Segment Start: Data to use
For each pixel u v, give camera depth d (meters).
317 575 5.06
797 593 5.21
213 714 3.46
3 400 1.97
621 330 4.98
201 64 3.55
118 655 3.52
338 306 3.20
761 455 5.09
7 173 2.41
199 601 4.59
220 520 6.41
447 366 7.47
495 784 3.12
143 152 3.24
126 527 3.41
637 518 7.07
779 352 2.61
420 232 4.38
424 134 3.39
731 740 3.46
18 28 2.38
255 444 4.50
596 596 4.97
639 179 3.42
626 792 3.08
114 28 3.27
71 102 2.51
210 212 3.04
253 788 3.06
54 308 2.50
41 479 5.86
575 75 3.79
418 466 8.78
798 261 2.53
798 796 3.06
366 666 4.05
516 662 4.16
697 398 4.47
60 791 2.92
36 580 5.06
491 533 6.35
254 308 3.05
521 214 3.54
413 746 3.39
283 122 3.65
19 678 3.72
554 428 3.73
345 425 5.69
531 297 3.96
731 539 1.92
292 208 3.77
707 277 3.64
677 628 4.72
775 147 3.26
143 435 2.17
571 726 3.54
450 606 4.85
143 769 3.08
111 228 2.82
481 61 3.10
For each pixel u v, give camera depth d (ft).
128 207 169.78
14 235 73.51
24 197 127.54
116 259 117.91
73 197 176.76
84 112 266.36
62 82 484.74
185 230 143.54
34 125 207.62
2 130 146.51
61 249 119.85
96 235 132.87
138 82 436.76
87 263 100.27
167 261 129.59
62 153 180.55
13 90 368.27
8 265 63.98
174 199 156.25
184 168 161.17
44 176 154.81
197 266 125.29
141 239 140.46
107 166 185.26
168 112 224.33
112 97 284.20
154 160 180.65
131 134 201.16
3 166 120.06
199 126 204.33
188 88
Segment End: Data to use
Task details: Write out every entry word for word.

Exercise solution:
For each pixel u v, give camera depth d (meters).
317 575 5.06
797 593 5.21
213 714 3.46
3 400 1.97
621 330 4.98
201 64 3.55
118 655 3.52
338 306 3.20
761 455 5.09
7 173 2.41
199 601 4.59
220 520 6.41
447 366 7.47
495 784 3.12
143 152 3.24
126 527 3.41
637 518 7.07
779 352 2.61
420 232 4.38
424 134 3.39
731 740 3.46
18 28 2.38
255 444 4.50
596 596 4.97
639 179 3.42
626 792 3.08
114 28 3.27
71 102 2.51
210 212 3.04
253 788 3.06
54 308 2.50
41 479 5.86
575 75 3.79
418 466 8.78
798 261 2.53
798 796 3.06
366 666 4.05
516 662 4.16
697 398 4.47
60 791 2.92
36 580 5.06
491 533 6.35
254 308 3.05
521 214 3.54
413 746 3.39
283 122 3.65
19 678 3.72
554 428 3.73
345 425 5.69
531 297 3.96
731 539 1.92
292 208 3.77
707 277 3.64
677 628 4.72
775 147 3.26
143 435 2.17
571 726 3.54
450 606 4.85
143 769 3.08
111 228 2.82
481 61 3.10
For each pixel u v, give camera depth d (ft).
128 207 169.78
14 235 73.51
24 197 127.54
116 259 117.91
73 197 176.76
84 112 266.36
62 82 484.74
185 230 143.54
34 125 207.62
2 130 146.51
61 249 119.85
96 235 132.87
138 82 436.76
87 263 100.27
167 261 129.59
62 153 180.55
13 90 368.27
8 265 63.98
174 199 156.25
184 168 161.17
44 176 154.81
197 266 125.29
141 239 140.46
107 166 185.26
168 112 224.33
112 97 284.20
154 160 180.65
131 134 201.16
3 166 120.06
199 126 204.33
188 88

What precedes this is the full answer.